━━ MATERIAL SUPPLIED

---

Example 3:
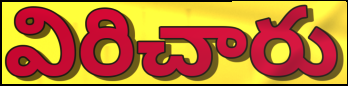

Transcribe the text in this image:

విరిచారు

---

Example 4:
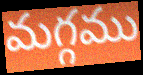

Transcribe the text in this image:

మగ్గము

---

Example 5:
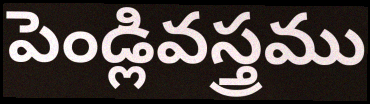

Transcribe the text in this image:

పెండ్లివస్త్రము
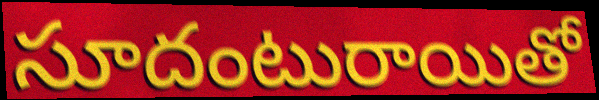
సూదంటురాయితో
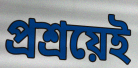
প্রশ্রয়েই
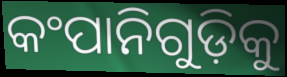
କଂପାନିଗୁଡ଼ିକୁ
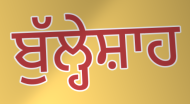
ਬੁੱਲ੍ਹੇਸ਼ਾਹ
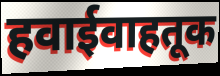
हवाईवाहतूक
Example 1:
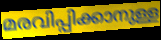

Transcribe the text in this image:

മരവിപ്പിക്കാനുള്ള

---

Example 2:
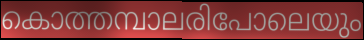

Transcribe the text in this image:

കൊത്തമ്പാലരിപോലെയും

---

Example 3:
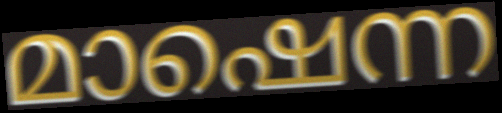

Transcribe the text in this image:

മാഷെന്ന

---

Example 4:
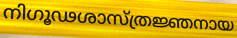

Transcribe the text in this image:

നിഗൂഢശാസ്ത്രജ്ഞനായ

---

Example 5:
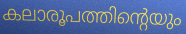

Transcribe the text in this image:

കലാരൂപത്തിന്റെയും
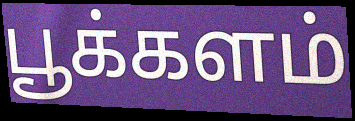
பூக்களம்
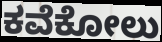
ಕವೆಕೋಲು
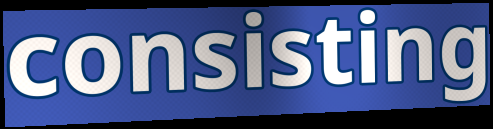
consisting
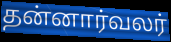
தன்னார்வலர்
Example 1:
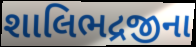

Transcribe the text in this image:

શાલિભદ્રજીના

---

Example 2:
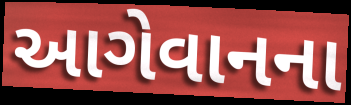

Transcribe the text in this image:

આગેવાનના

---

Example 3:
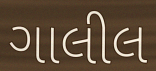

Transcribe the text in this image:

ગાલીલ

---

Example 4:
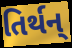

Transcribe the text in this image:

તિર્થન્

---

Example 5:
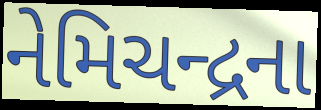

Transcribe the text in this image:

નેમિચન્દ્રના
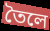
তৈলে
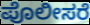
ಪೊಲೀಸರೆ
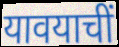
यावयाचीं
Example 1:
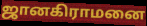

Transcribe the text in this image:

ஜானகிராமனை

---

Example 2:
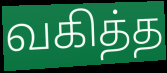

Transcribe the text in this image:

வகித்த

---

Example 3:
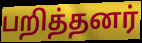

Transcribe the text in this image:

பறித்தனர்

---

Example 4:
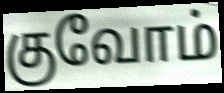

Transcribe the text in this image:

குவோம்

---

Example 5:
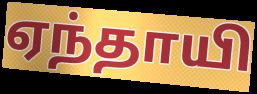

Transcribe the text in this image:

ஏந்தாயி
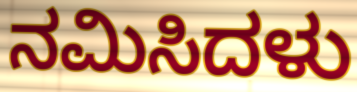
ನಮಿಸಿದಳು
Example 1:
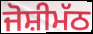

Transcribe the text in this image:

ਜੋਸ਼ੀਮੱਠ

━━━━

Write out every entry again word for word, without any of the pictures.

---

Example 3:

Transcribe the text in this image:

విరిచారు

---

Example 4:

Transcribe the text in this image:

మగ్గము

---

Example 5:

Transcribe the text in this image:

పెండ్లివస్త్రము
సూదంటురాయితో
প্রশ্রয়েই
କଂପାନିଗୁଡ଼ିକୁ
ਬੁੱਲ੍ਹੇਸ਼ਾਹ
हवाईवाहतूक
Example 1:

Transcribe the text in this image:

മരവിപ്പിക്കാനുള്ള

---

Example 2:

Transcribe the text in this image:

കൊത്തമ്പാലരിപോലെയും

---

Example 3:

Transcribe the text in this image:

മാഷെന്ന

---

Example 4:

Transcribe the text in this image:

നിഗൂഢശാസ്ത്രജ്ഞനായ

---

Example 5:

Transcribe the text in this image:

കലാരൂപത്തിന്റെയും
பூக்களம்
ಕವೆಕೋಲು
consisting
தன்னார்வலர்
Example 1:

Transcribe the text in this image:

શાલિભદ્રજીના

---

Example 2:

Transcribe the text in this image:

આગેવાનના

---

Example 3:

Transcribe the text in this image:

ગાલીલ

---

Example 4:

Transcribe the text in this image:

તિર્થન્

---

Example 5:

Transcribe the text in this image:

નેમિચન્દ્રના
তৈলে
ಪೊಲೀಸರೆ
यावयाचीं
Example 1:

Transcribe the text in this image:

ஜானகிராமனை

---

Example 2:

Transcribe the text in this image:

வகித்த

---

Example 3:

Transcribe the text in this image:

பறித்தனர்

---

Example 4:

Transcribe the text in this image:

குவோம்

---

Example 5:

Transcribe the text in this image:

ஏந்தாயி
ನಮಿಸಿದಳು
Example 1:

Transcribe the text in this image:

ਜੋਸ਼ੀਮੱਠ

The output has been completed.